■ EXCERPTED TEXT ■
Jump to Main Content
Habitat segregation of mosquito arbovirus vectors in south Florida
- Rey, J.R., Nishimura, N., Wagner, B., Braks, M.A.H., O'Connell, S.M., Lounibos, L.P.
- Journal of medical entomology 2006 v.43 no.6 pp. 1134-1141
- Culex quinquefasciatus, Aedes albopictus, Aedes aegypti, Culex nigripalpus, insect vectors, arboviruses, habitats, habitat preferences, spatial distribution, rural areas, urban areas, urbanization, species differences, ovitraps, Florida
- Oviposition traps set in rural to urban environments in three south Florida counties were colonized predominantly by Culex quinquefasciatus Say (35.1%), Aedes albopictus (Skuse) (34.5%), Aedes aegypti (L.) (23.8%), and Culex nigripalpus Theobald (6.6%) during 1 yr of monthly sampling. Significant differences were detected among counties for abundances of Cx. quinquefasciatus and for percentage composition of that species and Ae. albopictus. Aerial images of habitats around each collection site were digitized, and coverages by each of 16 habitat variables were recorded. Abundances of Ae. aegypti were positively related to habitat variables associated with urbanization and negatively correlated to those reflecting rural characteristics. Multiple regression models of habitat selection explained similar proportions of variances in abundance of Ae. aegypti and Ae. albopictus, but signs of significant variables were opposite for these two species. No consistent trends of habitat associations were observed among counties for the two Culex spp. Co-occurrences of the four species in individual traps depended on container type (tub versus cup), and, for Aedes spp. with Culex spp., county. The results underscore the importance of scale in evaluating habitat selection and the utility of quantifiable habitat characteristics of intermediate scale to identify site characteristics favored by the arboviral vectors Ae. aegypti and Ae. albopictus.

■ TASK REQUIREMENTS ■
1. Summarize the mosquito habitat abstract in two sentences.
2. In the mosquito habitat abstract, which species colonized the largest percentage of the oviposition traps?
3. From the mosquito habitat abstract, reproduce the stretch from "Jump to Main" through "S.M., Lounibos, L.P.".
The lines after the abstract have no connection to it.

■ PROVIDED DATA ■
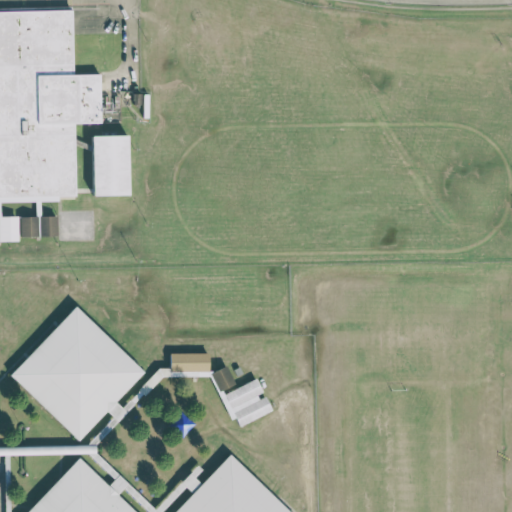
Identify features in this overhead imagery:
road: (127, 49)
building: (40, 102)
building: (40, 105)
building: (109, 164)
building: (27, 225)
building: (47, 225)
building: (188, 361)
building: (75, 372)
building: (76, 373)
building: (221, 377)
building: (244, 401)
building: (157, 430)
building: (81, 492)
building: (229, 492)
building: (229, 492)
building: (78, 493)
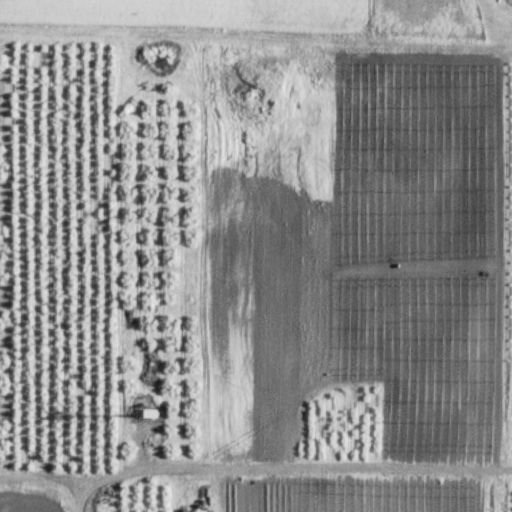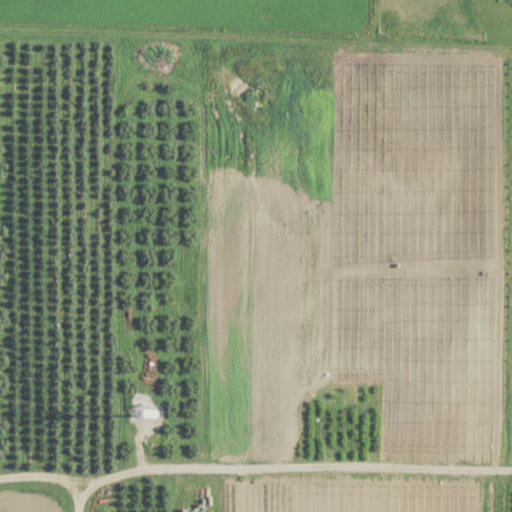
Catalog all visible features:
building: (151, 415)
road: (286, 466)
road: (48, 477)
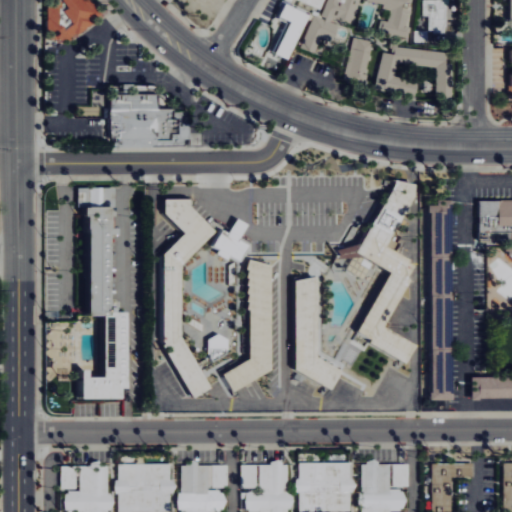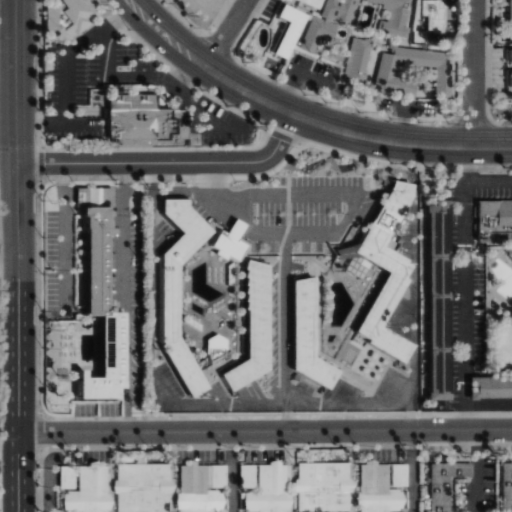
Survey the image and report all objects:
building: (305, 2)
building: (308, 3)
building: (196, 9)
building: (337, 9)
building: (508, 10)
road: (8, 15)
building: (432, 15)
building: (391, 16)
building: (428, 16)
building: (64, 17)
building: (391, 17)
building: (62, 18)
building: (326, 22)
building: (282, 27)
building: (284, 30)
building: (314, 33)
road: (225, 34)
building: (355, 60)
building: (354, 61)
building: (407, 71)
road: (473, 73)
building: (409, 78)
road: (8, 87)
building: (508, 87)
road: (302, 118)
building: (140, 121)
building: (141, 122)
road: (8, 123)
road: (278, 153)
road: (124, 163)
road: (487, 182)
road: (304, 185)
building: (433, 206)
building: (494, 218)
building: (225, 243)
building: (92, 244)
road: (10, 254)
road: (20, 255)
building: (380, 270)
building: (383, 272)
road: (465, 290)
building: (173, 291)
building: (176, 292)
building: (436, 299)
building: (91, 300)
building: (247, 328)
building: (252, 328)
building: (301, 334)
road: (281, 336)
building: (301, 336)
road: (414, 337)
building: (103, 362)
building: (488, 388)
building: (489, 388)
road: (409, 416)
road: (266, 432)
road: (477, 471)
road: (229, 472)
road: (410, 472)
building: (445, 474)
building: (245, 476)
building: (322, 486)
building: (141, 487)
building: (199, 487)
building: (380, 487)
building: (267, 489)
building: (86, 490)
road: (42, 496)
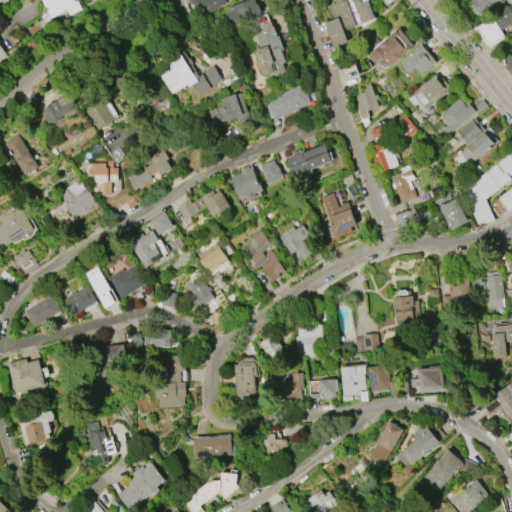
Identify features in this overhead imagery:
road: (272, 5)
building: (485, 5)
building: (59, 6)
building: (205, 6)
building: (59, 7)
road: (22, 12)
building: (241, 12)
building: (345, 18)
building: (345, 19)
building: (494, 26)
building: (495, 27)
road: (478, 40)
building: (268, 49)
building: (388, 49)
building: (268, 50)
building: (389, 50)
road: (467, 50)
building: (2, 54)
building: (2, 54)
building: (418, 60)
road: (457, 63)
building: (186, 75)
building: (186, 76)
road: (503, 76)
building: (430, 91)
building: (427, 93)
building: (286, 102)
building: (286, 102)
building: (365, 102)
building: (365, 104)
building: (59, 109)
building: (228, 109)
building: (58, 111)
building: (230, 112)
building: (104, 114)
building: (456, 114)
building: (102, 115)
building: (454, 117)
building: (402, 127)
building: (469, 131)
building: (470, 132)
building: (379, 133)
building: (479, 145)
building: (478, 146)
building: (23, 154)
building: (23, 154)
building: (384, 156)
building: (387, 157)
building: (308, 159)
building: (307, 160)
building: (270, 171)
building: (270, 171)
building: (149, 173)
building: (104, 177)
building: (139, 177)
building: (245, 183)
building: (403, 183)
building: (245, 184)
building: (406, 186)
building: (488, 188)
building: (490, 190)
building: (77, 198)
building: (77, 198)
building: (215, 202)
building: (503, 202)
road: (154, 205)
building: (204, 205)
building: (191, 208)
road: (367, 212)
building: (338, 214)
building: (453, 214)
building: (453, 214)
building: (338, 216)
building: (161, 223)
building: (13, 224)
building: (161, 224)
building: (12, 225)
road: (456, 231)
road: (387, 233)
road: (358, 240)
building: (295, 241)
building: (296, 242)
building: (147, 248)
building: (149, 248)
road: (410, 253)
building: (264, 257)
building: (264, 257)
building: (212, 258)
building: (213, 259)
building: (25, 260)
road: (356, 260)
building: (24, 262)
building: (509, 266)
building: (510, 266)
building: (129, 279)
building: (127, 281)
building: (476, 284)
building: (99, 286)
road: (281, 287)
building: (102, 288)
building: (494, 291)
building: (494, 291)
building: (199, 292)
building: (199, 292)
building: (432, 293)
building: (457, 294)
building: (456, 295)
building: (509, 295)
building: (169, 299)
building: (78, 301)
building: (80, 301)
building: (406, 309)
building: (41, 310)
building: (403, 310)
building: (42, 311)
road: (111, 319)
road: (276, 319)
road: (117, 326)
road: (214, 336)
building: (156, 338)
building: (500, 338)
building: (156, 340)
building: (501, 340)
road: (232, 341)
building: (307, 341)
building: (370, 341)
building: (311, 342)
building: (369, 342)
building: (270, 346)
road: (1, 355)
road: (5, 355)
building: (25, 375)
building: (25, 375)
road: (199, 376)
road: (496, 377)
building: (378, 378)
building: (244, 379)
building: (353, 379)
building: (426, 379)
building: (245, 380)
building: (381, 380)
building: (427, 380)
building: (351, 381)
building: (169, 382)
building: (291, 386)
building: (292, 387)
building: (322, 389)
building: (322, 389)
building: (170, 394)
building: (364, 396)
building: (499, 400)
road: (205, 410)
road: (339, 413)
road: (453, 421)
building: (34, 426)
building: (37, 427)
building: (510, 431)
building: (99, 442)
building: (384, 442)
building: (99, 443)
building: (385, 443)
building: (420, 444)
building: (211, 445)
building: (212, 446)
building: (272, 446)
building: (273, 446)
building: (417, 447)
road: (317, 461)
building: (441, 471)
building: (438, 474)
road: (16, 476)
building: (139, 485)
building: (140, 485)
road: (94, 488)
building: (213, 490)
building: (211, 491)
building: (470, 496)
building: (470, 496)
building: (320, 501)
building: (321, 503)
building: (93, 507)
building: (279, 507)
road: (384, 507)
building: (3, 508)
building: (3, 508)
building: (93, 508)
building: (175, 510)
building: (175, 511)
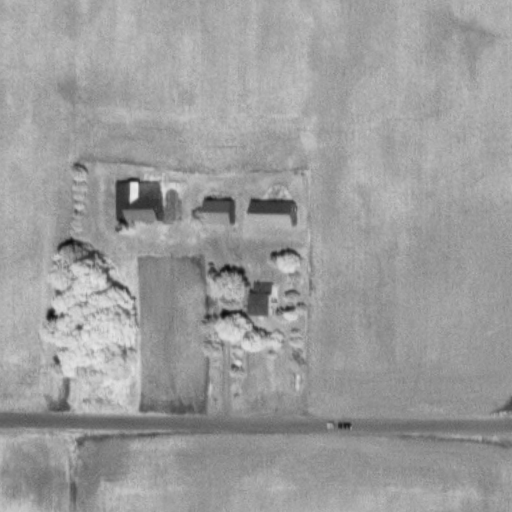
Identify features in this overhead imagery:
building: (142, 202)
building: (224, 213)
building: (278, 214)
building: (268, 301)
road: (223, 333)
road: (255, 422)
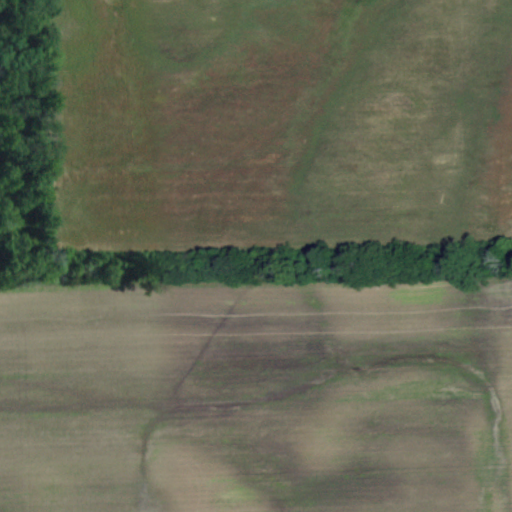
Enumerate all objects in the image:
park: (421, 381)
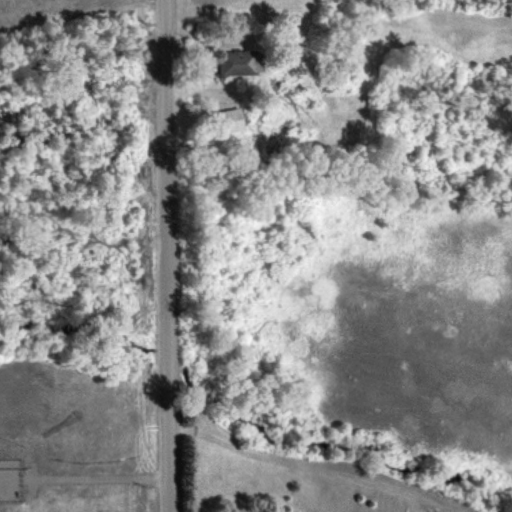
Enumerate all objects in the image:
building: (238, 62)
building: (227, 119)
road: (164, 255)
road: (309, 465)
building: (8, 478)
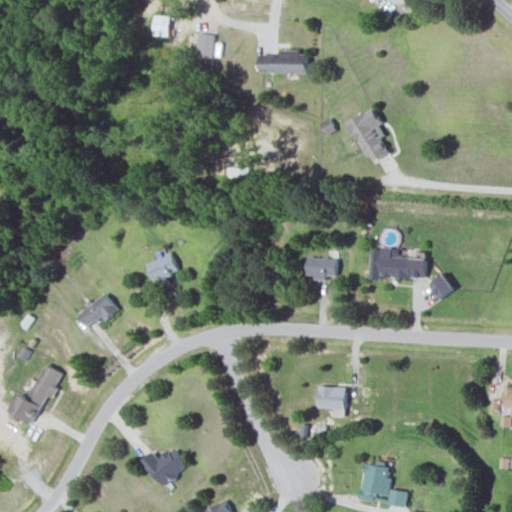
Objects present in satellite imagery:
road: (502, 6)
road: (239, 24)
building: (162, 25)
building: (206, 45)
building: (286, 62)
building: (370, 133)
road: (448, 186)
building: (323, 266)
building: (163, 267)
building: (442, 286)
building: (99, 310)
road: (236, 331)
building: (37, 394)
building: (334, 398)
building: (507, 406)
road: (252, 411)
building: (166, 465)
building: (381, 486)
road: (346, 492)
building: (221, 507)
building: (414, 511)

■ REPLIES ■
1. Over one year of monthly sampling in three south Florida counties, oviposition traps were colonized mainly by Culex quinquefasciatus, Aedes albopictus, Aedes aegypti, and Culex nigripalpus. Ae. aegypti abundance rose with urban habitat variables and fell with rural ones, and models for Ae. aegypti and Ae. albopictus showed significant variables with opposite signs, while the two Culex species showed no consistent habitat trends across counties.

2. Culex quinquefasciatus Say, at 35.1%.

3.
Jump to Main Content
Habitat segregation of mosquito arbovirus vectors in south Florida
- Rey, J.R., Nishimura, N., Wagner, B., Braks, M.A.H., O'Connell, S.M., Lounibos, L.P.